What to work on: Write the next part of the essay on the benefits of marriage, carrying on after its final sentence.

Document excerpt:
Christian marriage is beautiful, wonderful, amazing, and awesome because marriage, when done right, brings about what St. Paul calls the fruits of the Spirit: love, joy, peace, patience, kindness, goodness, faithfulness, gentleness, and self-control. (Gal 5:22-23) And this is true, of course, for secular marriages as well.  I have a bias towards marriage as a Catholic who accepts the Catholic worldview on marriage: a life-long covenant, freely entered, that welcomes children.

But the social research supports what Catholics and other people of faith believe about marriage. Basically, IT’S A GREAT INSTITUTION that needs to be valued, protected, and supported because successful marriages contribute so much good to society. In her book The Case for Marriage (© 2000), University of Chicago sociologist Linda Waite and co-author Maggie Gallagher document evidence from social research around the country regarding the state of marriage in America. What they discovered was that people who are married are happier, wealthier, healthier, have children who are more likely to succeed, and have better sex lives than their fellow American who were co-habiting or single (never married, divorced, or widowed). Yes, contrary to the jokes and the Hollywood image of swinging singles, married people report sex lives which have almost the same frequency as their co-habiting counterparts, more frequency than their single counterparts, and more enjoyable and meaningful than both groups!

Some might say, well Rob, that research is old. Maybe things have changed. We increasingly live in a post-marriage culture. Young people are moving in together and remaining unmarried in greater numbers. They are not having children; instead they get dogs. What does the research say about marriage in the post-pandemic America of today?

Good question. Because Brad Wilcox, professor of sociology and director of the National Marriage Project at the University of Virginia, has completed research on the state of marriage in America… and guess what he found out? The conclusions that Waite and Gallagher wrote in 2000 hold up today in 2024. Wilcox concludes in his book, Get Married, that Americans must, in fact, “save civilization” by embracing marriage and forging strong families!

THERE ARE NO LOSERS WHEN MARRIAGE SUCCEEDS!  Everybody wins!  In fact, contrary to  popular myth, the biggest winners in successful marriages are MEN!! Marriage isn’t a ball and chain holding men down. Marriage is what most men need to mature and become their best selves.

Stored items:
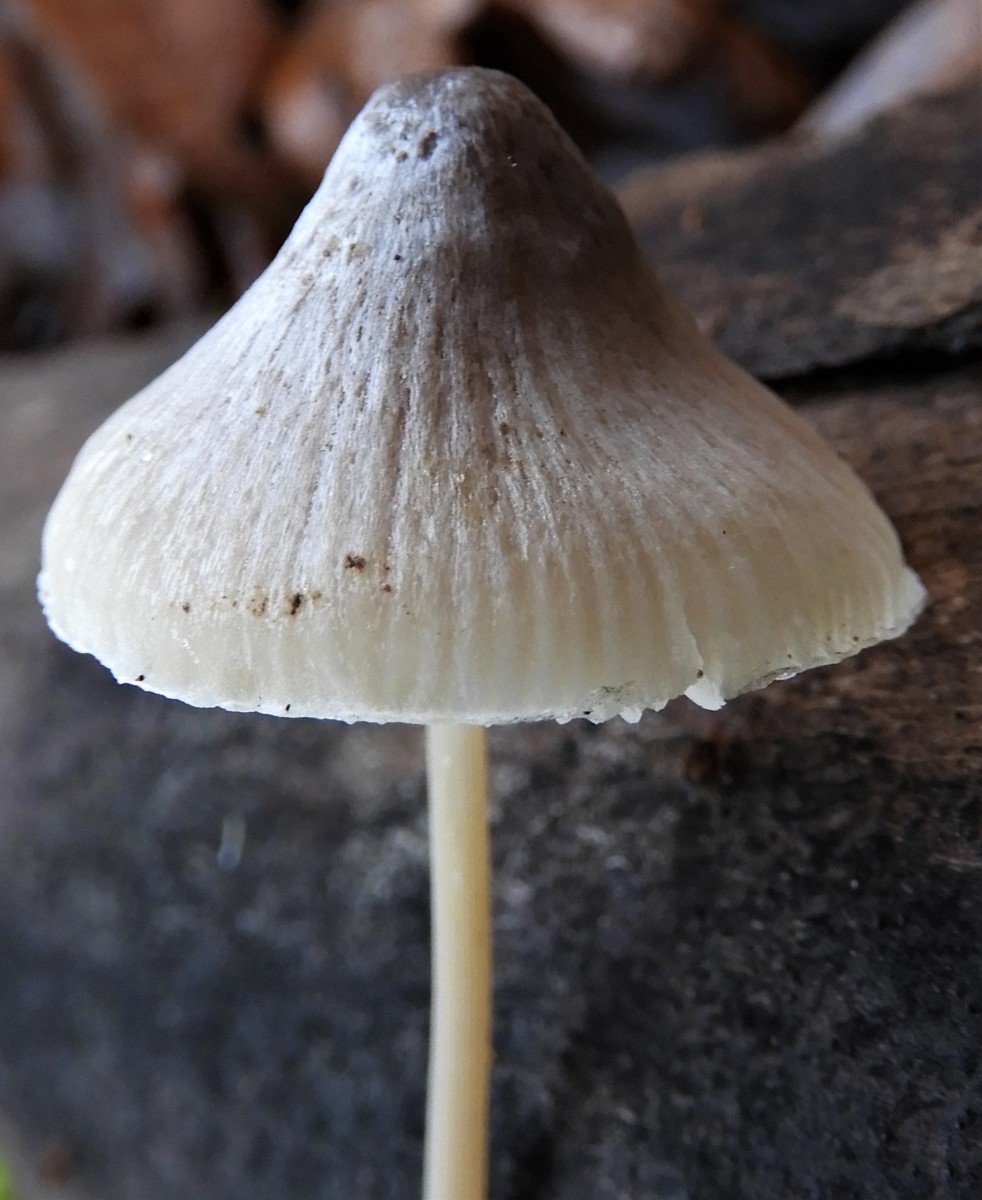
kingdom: Fungi
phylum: Basidiomycota
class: Agaricomycetes
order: Agaricales
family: Mycenaceae
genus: Mycena
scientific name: Mycena
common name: huesvamp
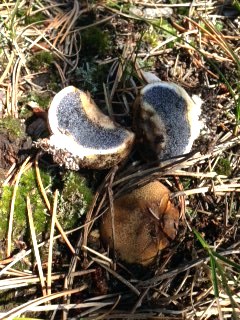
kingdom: Fungi
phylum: Basidiomycota
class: Agaricomycetes
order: Boletales
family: Sclerodermataceae
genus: Scleroderma
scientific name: Scleroderma citrinum
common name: almindelig bruskbold
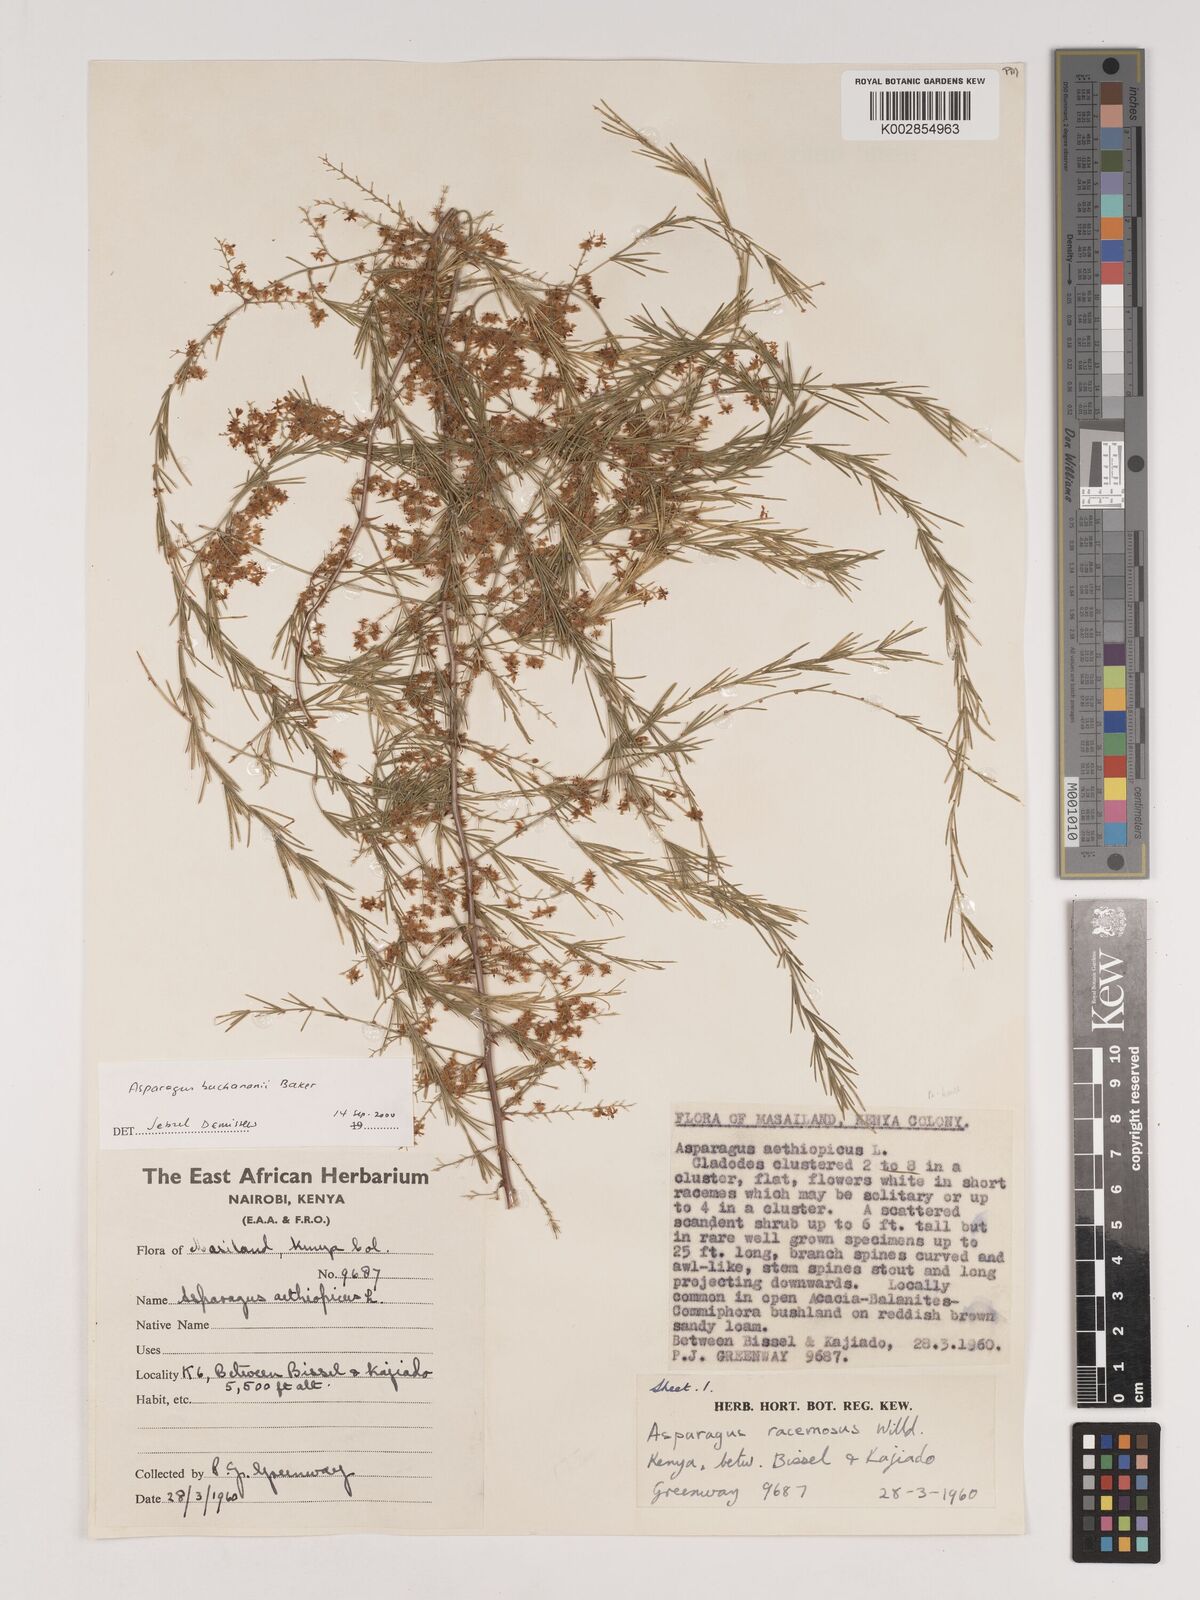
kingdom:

Output for this task:
Certainly, women and children thrive when marriage succeeds, but the evidence shows that men especially do. Married men enjoy more physical and mental health, live longer, and report happier and more meaningful lives than their single male counterparts. Single men, as they age, suffer more episodes of depression, struggle with isolation, turn more often to alcohol, drugs, porn, and watching sports to cope, and die younger than their married counterparts.

Christian marriage adds a special purpose to marriage that both enriches married love and spreads its goodness. Christian marriage is all about Jesus and his mission on earth, to announce the good news of the Kingdom of God. Jesus described the Kingdom of God as a “treasure” discovered in a field and a “pearl of great price” for which one is to sell everything to purchase. (Mt 13:44-46)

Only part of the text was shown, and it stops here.